**TASK BRIEF:**
Could you lay out the lines of the entries as a numbered list, starting with the line that contains "Is there any" and going on through the end of the entries, with blank lines left out? Leave the pictures out of your answer.

**AVAILABLE DATA:**
-------
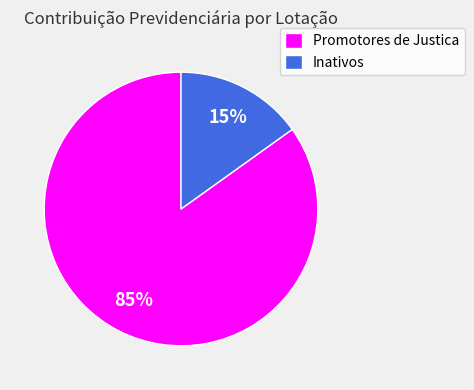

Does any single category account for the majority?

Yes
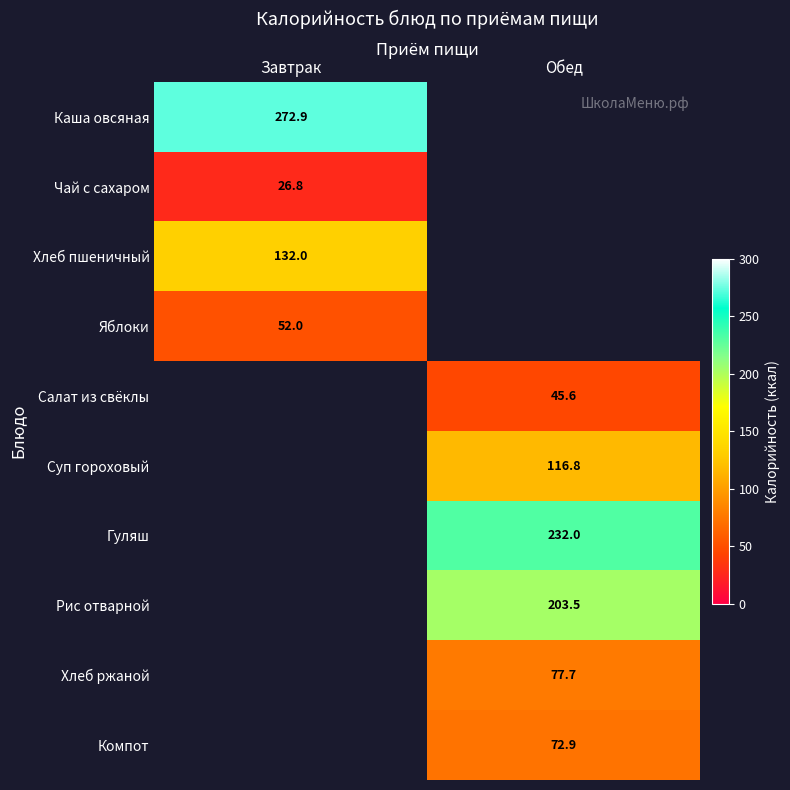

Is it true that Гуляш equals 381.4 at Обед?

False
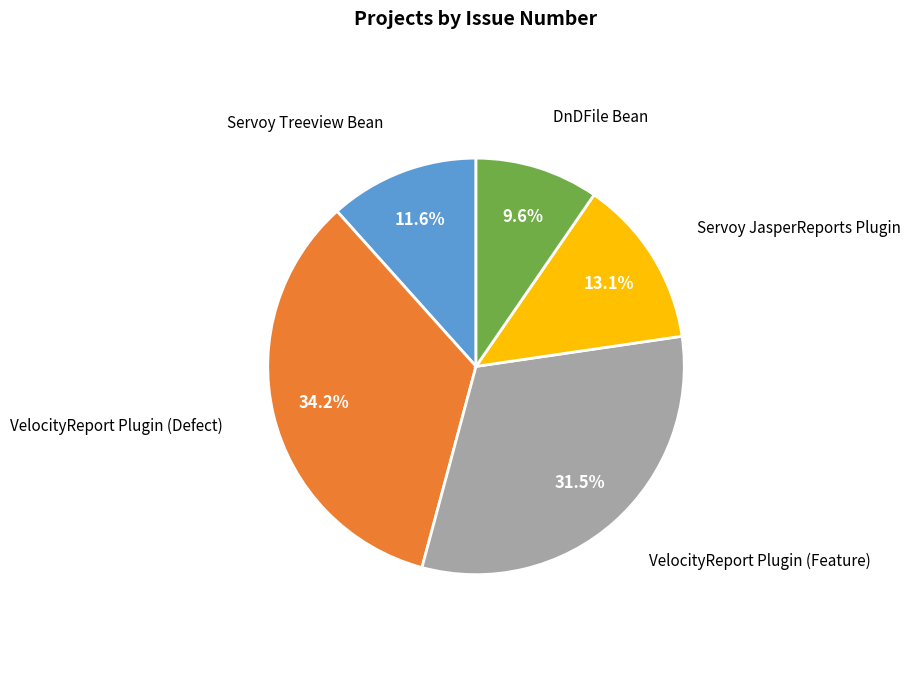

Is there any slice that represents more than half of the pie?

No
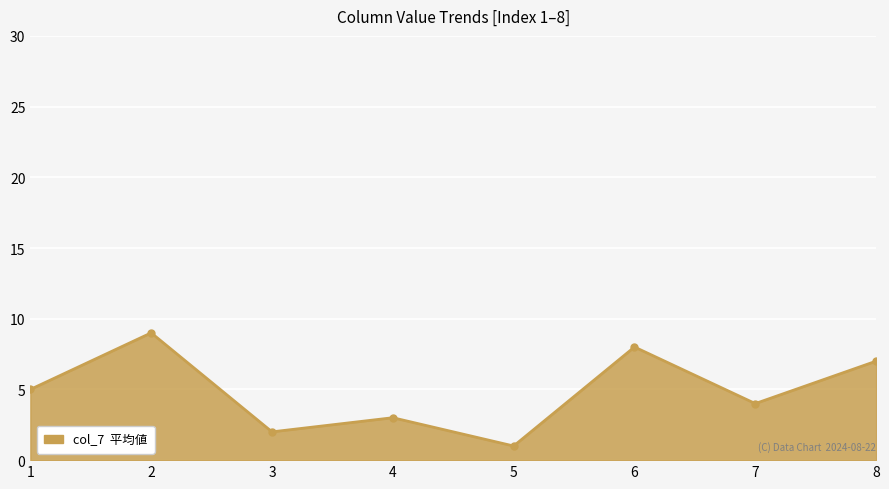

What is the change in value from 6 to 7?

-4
-------
**EXERCISE RESULT:**
1. Is there any slice that represents more than half of the pie?
2. No
3. What is the change in value from 6 to 7?
4. -4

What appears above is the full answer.